Suppose we define the Mahalanobis distance, with $A$ being a positive definite matrix.: $$ \newcommand{\norm}[1]{\left\lVert#1\right\rVert} \begin{align} d(x, y) = d_A(x, y) = \norm{x-y}_A = \sqrt{(x-y)^TA(x-y)} \end{align} $$

And then a set of pairs of points we say are "similar": $$ \begin{align} & \mathcal{S}: (x_i, x_j) \in \mathcal{S} \quad \text{if $x_i$ and $x_j$ are similar} \\ & \mathcal{D}: (x_i, x_j) \notin \mathcal{S} \end{align} $$

We want to learn an $A$ such that items deemed "similar" have a small distance.

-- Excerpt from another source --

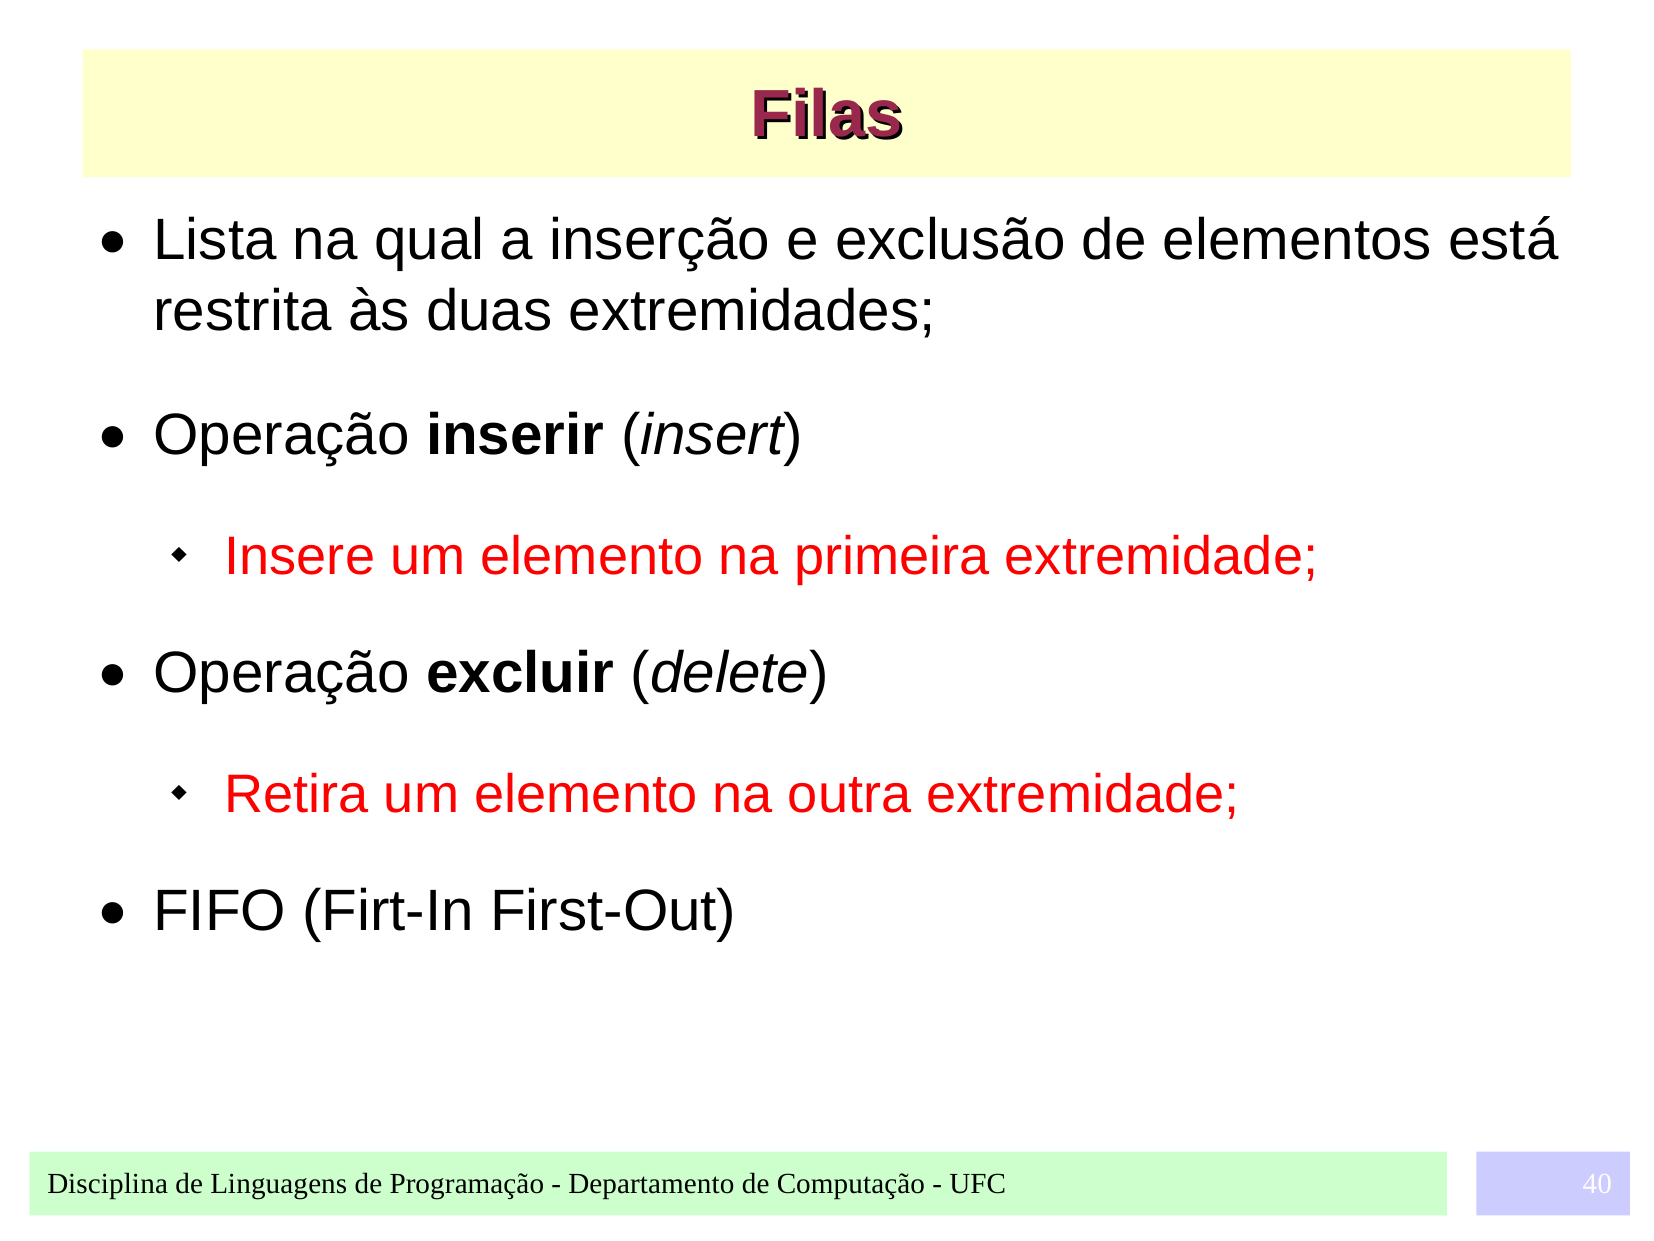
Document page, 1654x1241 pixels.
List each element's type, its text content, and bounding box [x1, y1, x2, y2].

To avoid the trivial solution $A=0$ we include a constraint that "dissimilar" items MUST have a distance greater than 1. So an optimization problem can be defined:

$$ \begin{align} \min_{A} & \sum_{(x_i, x_j) \in \mathcal{S}} \norm{x_i-x_j}^2_A \\ \text{s.t.} & \sum_{(x_i, x_j) \in \mathcal{D}} \norm{x_i-x_j}_A \geq 1 \\ & A \succeq 0 \end{align} $$

In the article, for the case of a diagonal $A$, they wrote a function which is equivalent to the optimization problem from above. $$ \begin{align} g(A)=g(A_{11},...,A_{nn}) = \sum_{(x_i, x_j)\in \mathcal{S}} \norm{x_i-x_j}^2_A - \log \left(\sum_{(x_i, x_j)\in \mathcal{D}} \norm{x_i-x_j}_A \right) \end{align} $$

My question...Why $log$? When using Lagrange multipliers, that should have been written as $\sum_{(x_i, x_j)\in \mathcal{S}} \norm{x_i-x_j}^2_A-\lambda (\sum_{(x_i, x_j) \in \mathcal{D}} \norm{x_i-x_j}_A - 1 - s^2) $ (here $s$ is a slack variable). Can you take the $log$ anytime the constraint inequality is positive definite? Also, could you please share some books where this is treated in a general way?